In the year 1816, well toward the end of the Colonial period, as the South American colonies struggled for their independence from Spain, an early newspaper, the Gazeta de Buenos Aires, reported an interesting involving a thoroughly unexplained phenomenon near the town of Rojas, in the province of Buenos Aires, which many have associated to the UFO phenomenon.
“At three thirty in the afternoon, on a rainless day, a very hard piece of ice was seen to fall out of the skies, with an approximate weight of two pounds, and it split in four. Immediately, toward the south, a tornado accompanied by a sort of tremor was reported, along with a fall of numerous fireballs. These have been blamed for setting fire to pasturelands, the wood of some buildings and enclosures. The fireball headed toward the largest part of the town with the most extraordinary effects. One building next to a cart was left untouched, while horses were seen carried in the wind at a distance of four blocks from their location; a heavyset woman was also spirited out of her house and taken south some two blocks…the phenomenon withdrew then thirteen blocks toward the north…”A super-tornado accompanied by strange effects? A devastating prairie fire similar to the great “Peshtigo Fire” of the 19th century in the United States? Possibly. But it must be noted that during the last century a UFO was seen to cause similar high winds and conflagrations elsewhere in Argentina.
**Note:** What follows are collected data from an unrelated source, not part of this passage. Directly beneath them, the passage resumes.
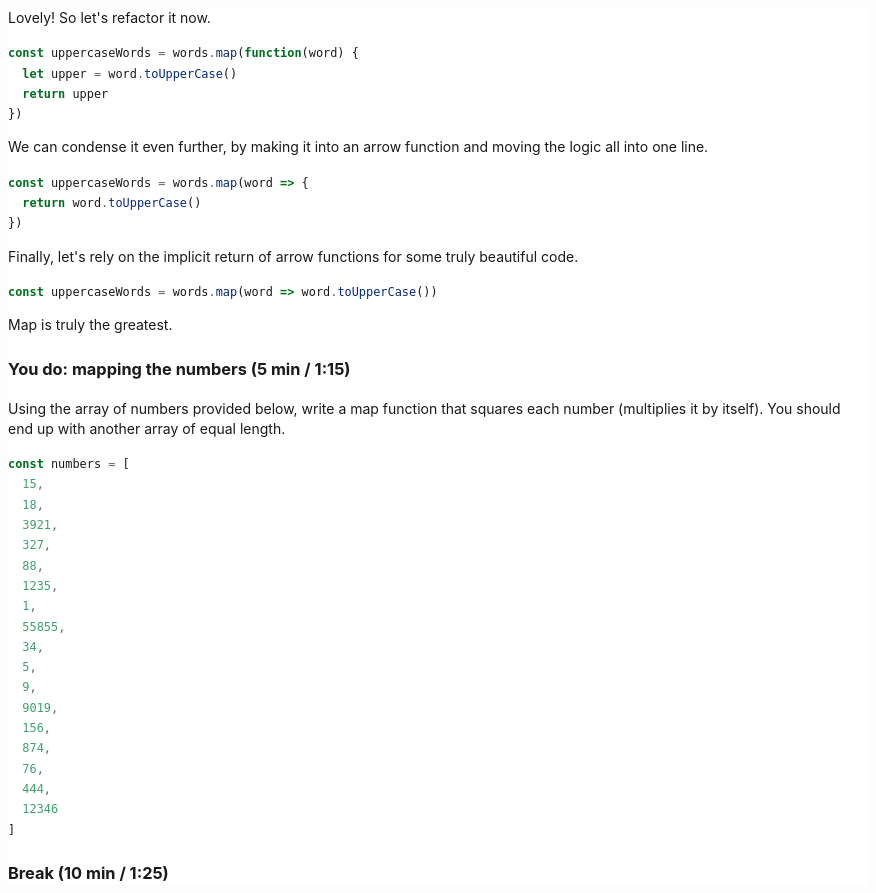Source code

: Lovely! So let's refactor it now.

```js
const uppercaseWords = words.map(function(word) {
  let upper = word.toUpperCase()
  return upper
})
```

We can condense it even further, by making it into an arrow function and moving
the logic all into one line.

```js
const uppercaseWords = words.map(word => {
  return word.toUpperCase()
})
```

Finally, let's rely on the implicit return of arrow functions for some truly
beautiful code.

```js
const uppercaseWords = words.map(word => word.toUpperCase())
```

Map is truly the greatest.

### You do: mapping the numbers (5 min / 1:15)

Using the array of numbers provided below, write a map function that squares
each number (multiplies it by itself). You should end up with another array of
equal length.

```js
const numbers = [
  15,
  18,
  3921,
  327,
  88,
  1235,
  1,
  55855,
  34,
  5,
  9,
  9019,
  156,
  874,
  76,
  444,
  12346
]
```

### Break (10 min / 1:25)
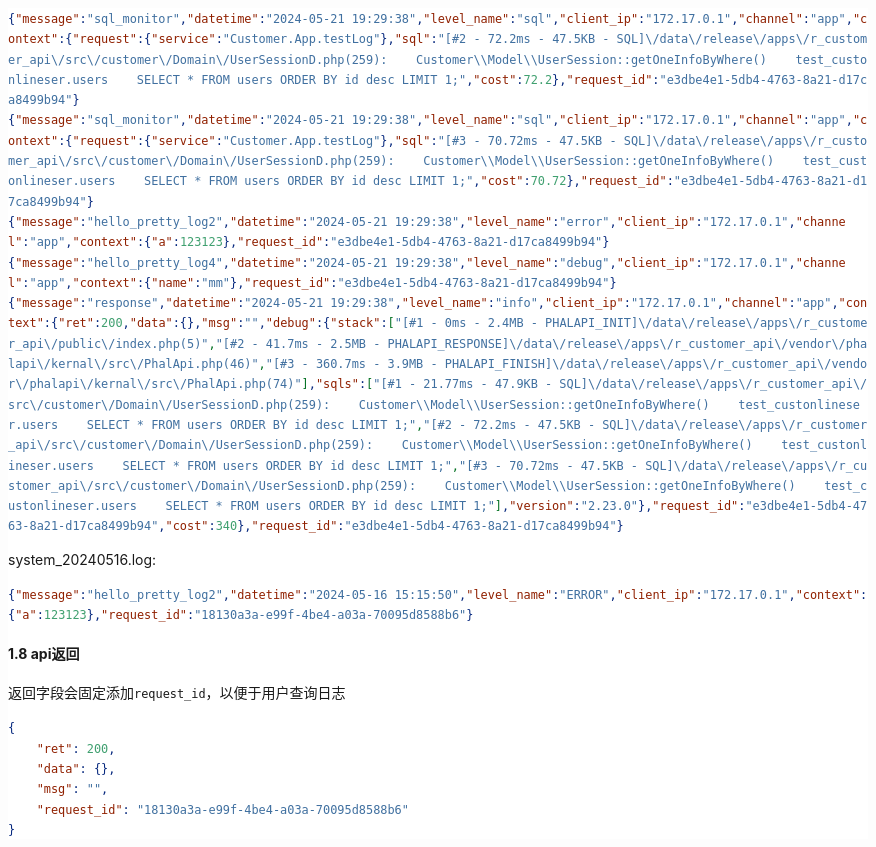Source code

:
 ```json
{"message":"sql_monitor","datetime":"2024-05-21 19:29:38","level_name":"sql","client_ip":"172.17.0.1","channel":"app","context":{"request":{"service":"Customer.App.testLog"},"sql":"[#2 - 72.2ms - 47.5KB - SQL]\/data\/release\/apps\/r_customer_api\/src\/customer\/Domain\/UserSessionD.php(259):    Customer\\Model\\UserSession::getOneInfoByWhere()    test_custonlineser.users    SELECT * FROM users ORDER BY id desc LIMIT 1;","cost":72.2},"request_id":"e3dbe4e1-5db4-4763-8a21-d17ca8499b94"}
{"message":"sql_monitor","datetime":"2024-05-21 19:29:38","level_name":"sql","client_ip":"172.17.0.1","channel":"app","context":{"request":{"service":"Customer.App.testLog"},"sql":"[#3 - 70.72ms - 47.5KB - SQL]\/data\/release\/apps\/r_customer_api\/src\/customer\/Domain\/UserSessionD.php(259):    Customer\\Model\\UserSession::getOneInfoByWhere()    test_custonlineser.users    SELECT * FROM users ORDER BY id desc LIMIT 1;","cost":70.72},"request_id":"e3dbe4e1-5db4-4763-8a21-d17ca8499b94"}
{"message":"hello_pretty_log2","datetime":"2024-05-21 19:29:38","level_name":"error","client_ip":"172.17.0.1","channel":"app","context":{"a":123123},"request_id":"e3dbe4e1-5db4-4763-8a21-d17ca8499b94"}
{"message":"hello_pretty_log4","datetime":"2024-05-21 19:29:38","level_name":"debug","client_ip":"172.17.0.1","channel":"app","context":{"name":"mm"},"request_id":"e3dbe4e1-5db4-4763-8a21-d17ca8499b94"}
{"message":"response","datetime":"2024-05-21 19:29:38","level_name":"info","client_ip":"172.17.0.1","channel":"app","context":{"ret":200,"data":{},"msg":"","debug":{"stack":["[#1 - 0ms - 2.4MB - PHALAPI_INIT]\/data\/release\/apps\/r_customer_api\/public\/index.php(5)","[#2 - 41.7ms - 2.5MB - PHALAPI_RESPONSE]\/data\/release\/apps\/r_customer_api\/vendor\/phalapi\/kernal\/src\/PhalApi.php(46)","[#3 - 360.7ms - 3.9MB - PHALAPI_FINISH]\/data\/release\/apps\/r_customer_api\/vendor\/phalapi\/kernal\/src\/PhalApi.php(74)"],"sqls":["[#1 - 21.77ms - 47.9KB - SQL]\/data\/release\/apps\/r_customer_api\/src\/customer\/Domain\/UserSessionD.php(259):    Customer\\Model\\UserSession::getOneInfoByWhere()    test_custonlineser.users    SELECT * FROM users ORDER BY id desc LIMIT 1;","[#2 - 72.2ms - 47.5KB - SQL]\/data\/release\/apps\/r_customer_api\/src\/customer\/Domain\/UserSessionD.php(259):    Customer\\Model\\UserSession::getOneInfoByWhere()    test_custonlineser.users    SELECT * FROM users ORDER BY id desc LIMIT 1;","[#3 - 70.72ms - 47.5KB - SQL]\/data\/release\/apps\/r_customer_api\/src\/customer\/Domain\/UserSessionD.php(259):    Customer\\Model\\UserSession::getOneInfoByWhere()    test_custonlineser.users    SELECT * FROM users ORDER BY id desc LIMIT 1;"],"version":"2.23.0"},"request_id":"e3dbe4e1-5db4-4763-8a21-d17ca8499b94","cost":340},"request_id":"e3dbe4e1-5db4-4763-8a21-d17ca8499b94"}

```

system_20240516.log:

```json
{"message":"hello_pretty_log2","datetime":"2024-05-16 15:15:50","level_name":"ERROR","client_ip":"172.17.0.1","context":{"a":123123},"request_id":"18130a3a-e99f-4be4-a03a-70095d8588b6"}
```

#### 1.8 api返回

返回字段会固定添加`request_id`，以便于用户查询日志

```json
{
    "ret": 200,
    "data": {},
    "msg": "",
    "request_id": "18130a3a-e99f-4be4-a03a-70095d8588b6"
}
```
In August 1982, the region of Catamarca, in Argentina, was set ablaze by the maneuvers of a fire starting UFO that hurled a gout of flame in an empty field near the city of Londres, an action witnessed by two stunned policemen from the safety of their squad car. Apparently, the strange vehicle had waited for gale-force winds to begin before expelling its fire, causing it to spread voraciously through the vineyards and tree groves of the agricultural region. The story appeared in Buenos Aires' Clarín and La Crónica newspapers.